Fotoku(e)nst(ler)

 

Canon 20D_Robert Bauer

Über die Chancen und Risiken von Fototechnik

Oder: Fotos macht jeder. Die Herausforderung ist jedoch, ein gutes Bild zu gestalten!

 

„Mit solch einer teuren Kamera könnte ich auch gute Bilder machen!“

Der Spruch kommt Euch vielleicht bekannt vor. Jedenfalls war er in der analogen Zeit in den Siebzigern und Achtzigern des letzten Jahrhunderts noch eine beliebte Entschuldigung dafür, warum die eigenen Fotos mit der Standardknipse stets nix taugten, verbunden mit der gewagten Schlussfolgerung, dass nur die Anschaffung einer sündhaft teuren Leica R4 (in Kombination mit Kodak Ektachrome professionell) das gewünschte Ergebnis würde liefern können.

Aufgaben:
**1)** Ändere im Text über Fototechnik den Abschnitt, der mit „Über die Chancen“ beginnt und bis „würde liefern können.“ reicht: Ersetze „Leica R4“ durch „Nikon F3“ und gib den Abschnitt vollständig wieder.
**2)** In welcher Zeit war der Spruch über die teure Kamera laut dem Text über Fototechnik eine beliebte Entschuldigung?

Material:
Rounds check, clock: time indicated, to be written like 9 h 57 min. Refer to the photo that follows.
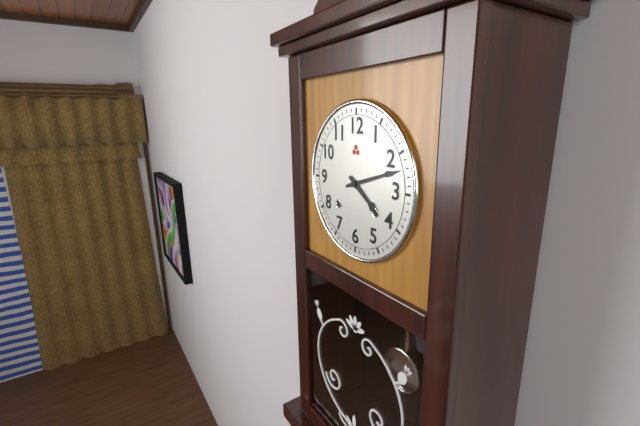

Die Antworten:
**1)**
Über die Chancen und Risiken von Fototechnik

Oder: Fotos macht jeder. Die Herausforderung ist jedoch, ein gutes Bild zu gestalten!

 

„Mit solch einer teuren Kamera könnte ich auch gute Bilder machen!“

Der Spruch kommt Euch vielleicht bekannt vor. Jedenfalls war er in der analogen Zeit in den Siebzigern und Achtzigern des letzten Jahrhunderts noch eine beliebte Entschuldigung dafür, warum die eigenen Fotos mit der Standardknipse stets nix taugten, verbunden mit der gewagten Schlussfolgerung, dass nur die Anschaffung einer sündhaft teuren Nikon F3 (in Kombination mit Kodak Ektachrome professionell) das gewünschte Ergebnis würde liefern können.

**2)** In der analogen Zeit, in den Siebzigern und Achtzigern des letzten Jahrhunderts.